From a psychological perspective eating disorders, substance misuse and complex PTSD, are all common co-morbid disorders associated with BPD
I strongly disagree with the BPD diagnosis, working as a mental health professional, I believe it’s a very stigmatising diagnosis. The diagnosis allows psychiatrists, CPNS etc to harmfully “gatekeep” patients presenting in crisis by using bullshit terms like “positive risk taking” “it’s behavioural” and “manipulative/attention seeking”. By slapping a personality disorder diagnosis, on anyone deemed as too complex, it provides a cop out to keep admissions down
How are we still telling trauma survivors in 2020 or victims of abuse they’re the issue? Maladaptive coping strategies are a result of complex trauma, not personality! This victim blaming bullshit is exactly the same, as when Egyptian doctors cited “wandering wombs” the reason for mental illness, or when Freud used the harmful hysteria diagnosis.

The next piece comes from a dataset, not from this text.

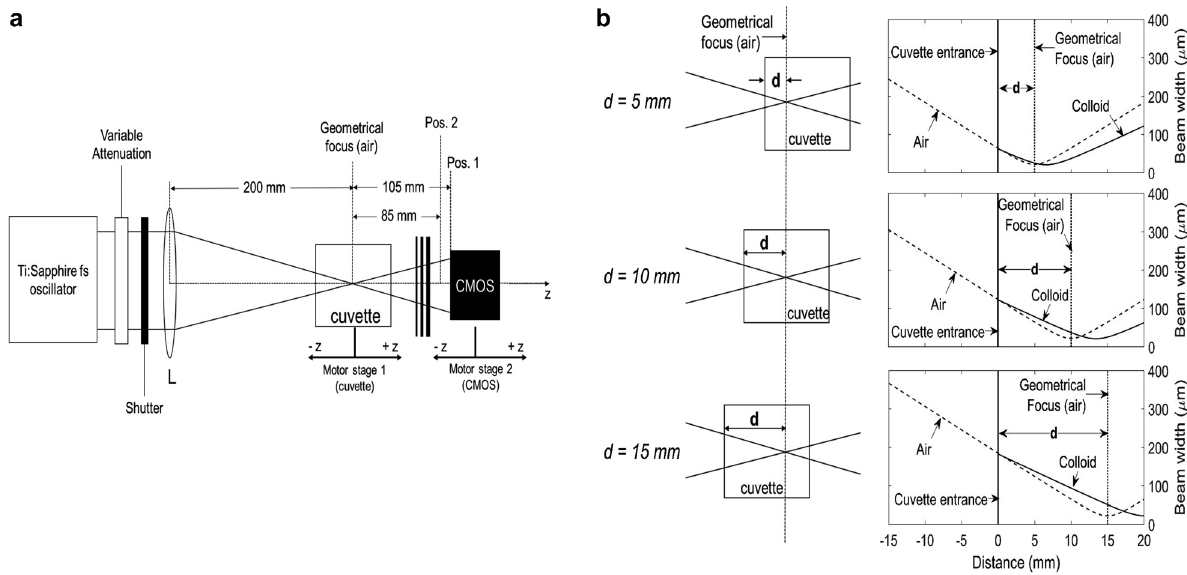
Figure 1: (a) The experimental setup (detailed in Supplementary material). (b) The fi gures on the left show the three examined cuvette positioningswithrespecttothegeometricalfocusoflensLinair,asde fi nedbytheparameter d .The fi guresontherightindicatequantitatively the shift of the actual beam waist position inside the 20 mm long cuvette, when fi lled with the examined colloids (linear regime). This is because of the difference between the refractive index of air ( n 0 ≈ 1) and colloids ( n 0 ≈ 1.33). The values in air (dashed curves) correspond to experimentally measured beam width along X -axis (shown in Figure A1(b), Supplementary material). The values in the colloids (solid curves) have been evaluated by Eq. (A1b) (Supplementary material) for n 0 = 1.33.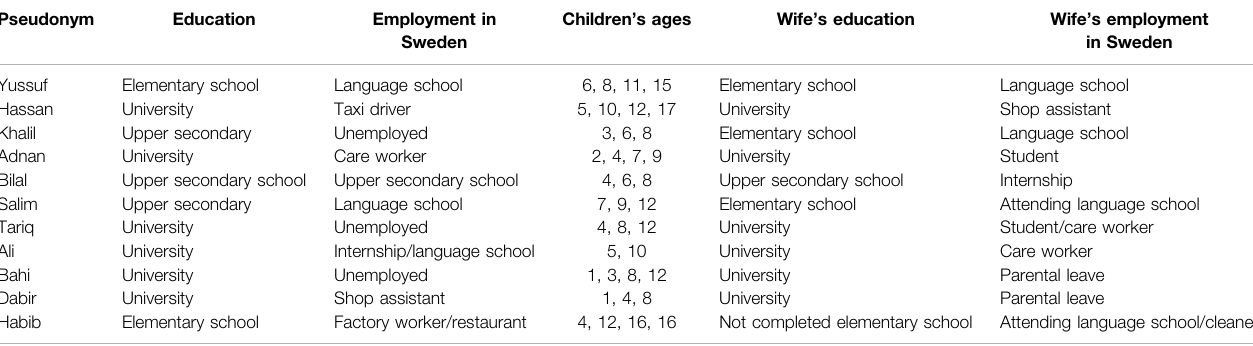
TABLE 1 | Participants ’ educational background and employment situation in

The DSM listed autism as “childhood schizophrenia” until 1968 so I’m sceptical about its credibility, DSM also listed homosexuality as mental illness until 1973. Diagnosis can be helpful as it provides an explanation for behaviour. I prefer a formulation based plan. I don’t believe BPD is “trauma informed care”. I think emotional dysregulation is linked to complex trauma, Marsha Linehan has provided excellent therapeutic interventions, such as DBT skills.
The criteria for BPD is so broad it could easily apply to any female presenting in distress, clinicians can twist presenting symptoms, to easily apply this label to a patient, without realising the long term implications it will have, as it’s often a barrier to receiving appropriate follow up care.
Impulsivity, mood swings, self harm, feeling empty, anger there’s 5/9 of the criteria that any human could easily meet under distress. People forget self harm isn’t only associated with self injury.